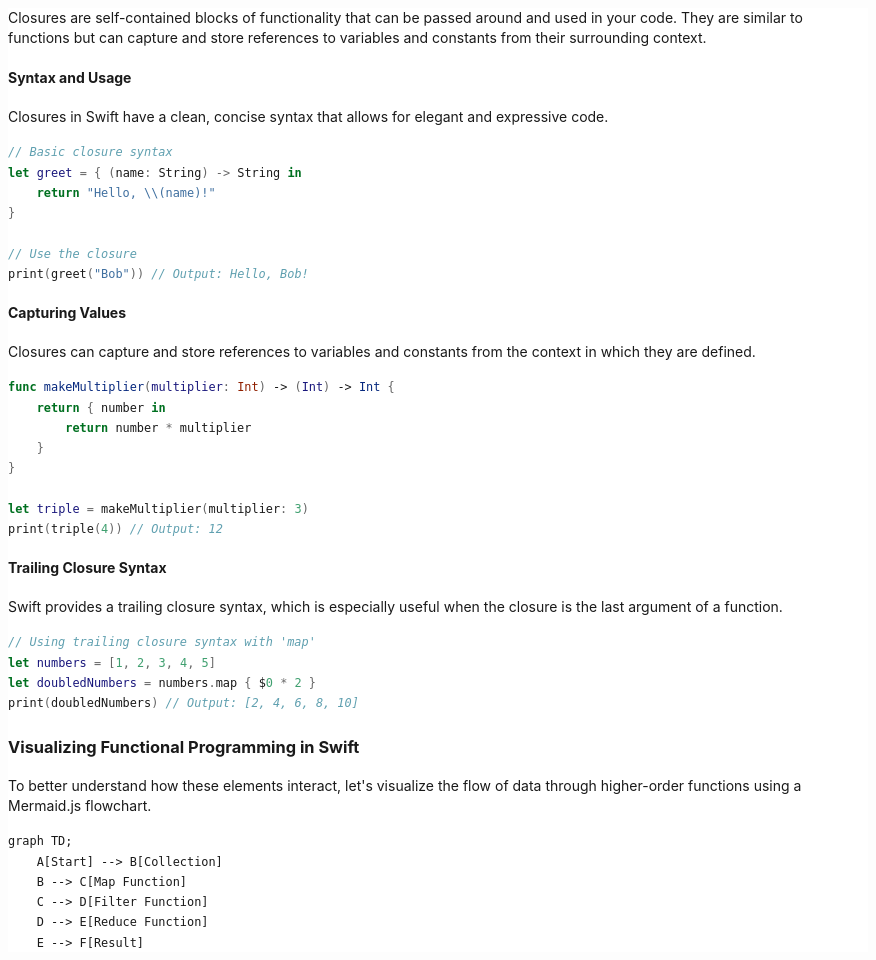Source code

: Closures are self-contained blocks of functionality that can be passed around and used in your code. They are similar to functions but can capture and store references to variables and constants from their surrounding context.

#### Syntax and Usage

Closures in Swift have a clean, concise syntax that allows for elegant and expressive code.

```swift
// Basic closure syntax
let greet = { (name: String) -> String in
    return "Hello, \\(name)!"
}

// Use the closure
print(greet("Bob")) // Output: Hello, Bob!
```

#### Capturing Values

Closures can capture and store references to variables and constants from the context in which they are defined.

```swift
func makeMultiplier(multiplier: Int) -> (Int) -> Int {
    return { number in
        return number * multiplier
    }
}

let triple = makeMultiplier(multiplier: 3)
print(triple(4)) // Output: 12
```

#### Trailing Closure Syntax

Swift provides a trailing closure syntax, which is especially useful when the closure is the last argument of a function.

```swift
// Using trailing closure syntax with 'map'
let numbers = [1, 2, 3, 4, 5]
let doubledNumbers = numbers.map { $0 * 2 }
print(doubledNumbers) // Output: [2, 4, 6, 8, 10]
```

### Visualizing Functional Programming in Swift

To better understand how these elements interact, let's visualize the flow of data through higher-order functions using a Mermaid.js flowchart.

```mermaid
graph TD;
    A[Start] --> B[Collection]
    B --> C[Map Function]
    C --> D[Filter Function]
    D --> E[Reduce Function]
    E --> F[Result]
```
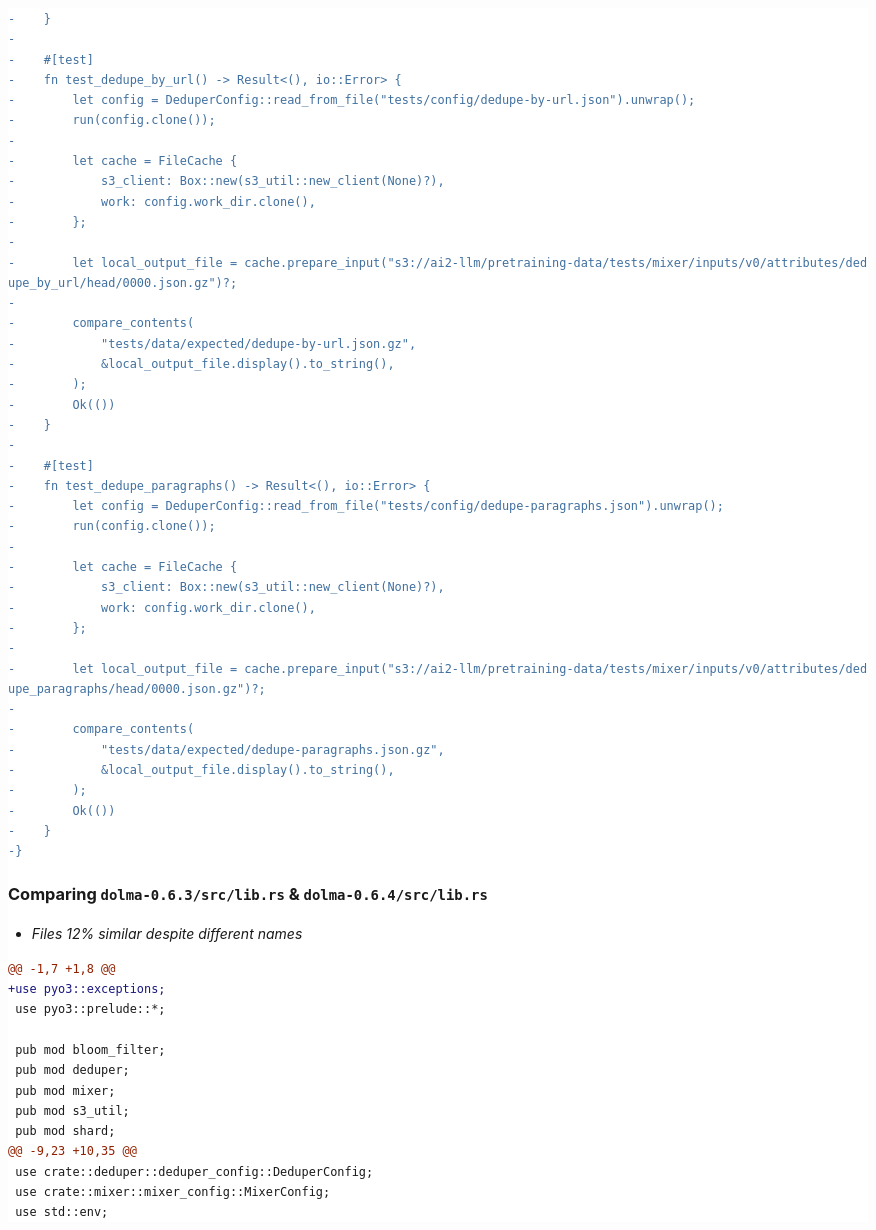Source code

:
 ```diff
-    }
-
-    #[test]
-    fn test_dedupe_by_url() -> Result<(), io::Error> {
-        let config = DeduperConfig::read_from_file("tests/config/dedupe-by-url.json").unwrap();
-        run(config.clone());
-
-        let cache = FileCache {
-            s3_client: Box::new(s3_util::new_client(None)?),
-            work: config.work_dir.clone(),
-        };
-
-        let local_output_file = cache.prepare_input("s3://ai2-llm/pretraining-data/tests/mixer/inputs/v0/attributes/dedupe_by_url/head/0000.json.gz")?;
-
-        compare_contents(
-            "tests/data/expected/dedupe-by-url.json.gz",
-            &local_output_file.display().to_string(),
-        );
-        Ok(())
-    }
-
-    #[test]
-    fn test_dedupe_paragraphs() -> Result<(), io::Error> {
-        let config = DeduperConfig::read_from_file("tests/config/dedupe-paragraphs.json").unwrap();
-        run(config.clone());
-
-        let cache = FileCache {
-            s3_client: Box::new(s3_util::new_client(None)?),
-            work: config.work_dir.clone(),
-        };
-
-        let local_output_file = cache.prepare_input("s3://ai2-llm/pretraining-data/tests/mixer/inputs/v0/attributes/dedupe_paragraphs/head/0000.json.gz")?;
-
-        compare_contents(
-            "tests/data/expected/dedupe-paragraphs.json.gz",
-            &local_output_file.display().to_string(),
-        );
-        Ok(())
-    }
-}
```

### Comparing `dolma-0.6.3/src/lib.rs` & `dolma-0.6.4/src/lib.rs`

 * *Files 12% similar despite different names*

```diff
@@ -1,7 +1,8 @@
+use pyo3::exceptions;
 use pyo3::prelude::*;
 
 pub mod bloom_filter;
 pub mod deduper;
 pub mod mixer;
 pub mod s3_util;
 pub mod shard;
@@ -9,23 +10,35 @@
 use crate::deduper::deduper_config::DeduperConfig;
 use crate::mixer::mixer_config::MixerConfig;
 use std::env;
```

--

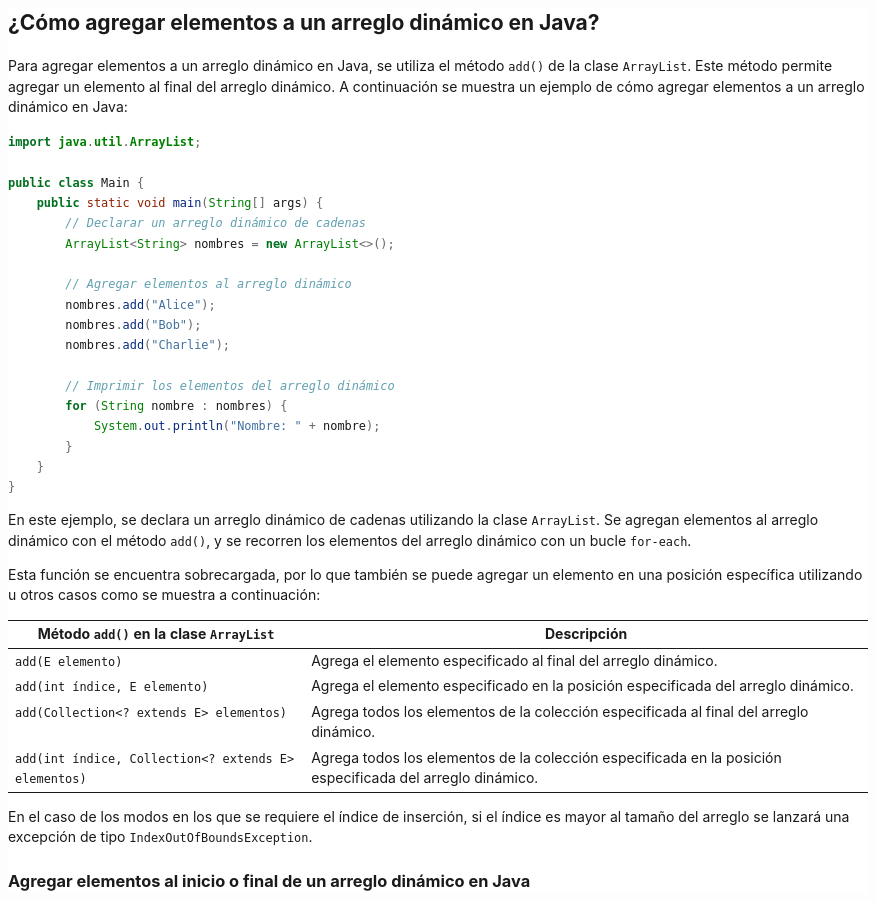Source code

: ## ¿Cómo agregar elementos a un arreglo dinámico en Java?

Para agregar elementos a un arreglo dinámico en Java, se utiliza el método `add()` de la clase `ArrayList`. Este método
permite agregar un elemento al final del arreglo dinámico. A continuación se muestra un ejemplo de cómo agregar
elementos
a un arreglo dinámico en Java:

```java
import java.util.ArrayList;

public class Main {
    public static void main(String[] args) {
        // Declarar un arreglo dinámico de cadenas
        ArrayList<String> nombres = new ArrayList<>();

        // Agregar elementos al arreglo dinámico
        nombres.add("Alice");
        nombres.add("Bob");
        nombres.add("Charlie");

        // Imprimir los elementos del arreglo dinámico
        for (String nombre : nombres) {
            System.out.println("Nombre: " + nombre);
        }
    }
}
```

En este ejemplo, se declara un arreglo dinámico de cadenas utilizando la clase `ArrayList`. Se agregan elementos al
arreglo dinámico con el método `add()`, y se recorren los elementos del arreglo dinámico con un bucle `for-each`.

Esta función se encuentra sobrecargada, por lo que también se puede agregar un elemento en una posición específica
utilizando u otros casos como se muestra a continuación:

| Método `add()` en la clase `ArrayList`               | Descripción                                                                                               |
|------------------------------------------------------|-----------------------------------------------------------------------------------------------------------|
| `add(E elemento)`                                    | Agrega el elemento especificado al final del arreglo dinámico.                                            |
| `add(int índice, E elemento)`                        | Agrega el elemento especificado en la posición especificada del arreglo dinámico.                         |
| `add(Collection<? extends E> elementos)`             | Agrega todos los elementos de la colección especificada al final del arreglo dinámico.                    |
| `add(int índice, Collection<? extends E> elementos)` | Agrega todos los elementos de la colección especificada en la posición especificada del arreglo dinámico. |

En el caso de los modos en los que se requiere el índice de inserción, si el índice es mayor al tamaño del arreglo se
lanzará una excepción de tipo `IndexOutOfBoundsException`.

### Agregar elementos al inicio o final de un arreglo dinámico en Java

- _Exercise instructions_: Copy each line from the records above that includes the string "cadenas".

- _Response_:
        // Declarar un arreglo dinámico de cadenas
En este ejemplo, se declara un arreglo dinámico de cadenas utilizando la clase `ArrayList`. Se agregan elementos al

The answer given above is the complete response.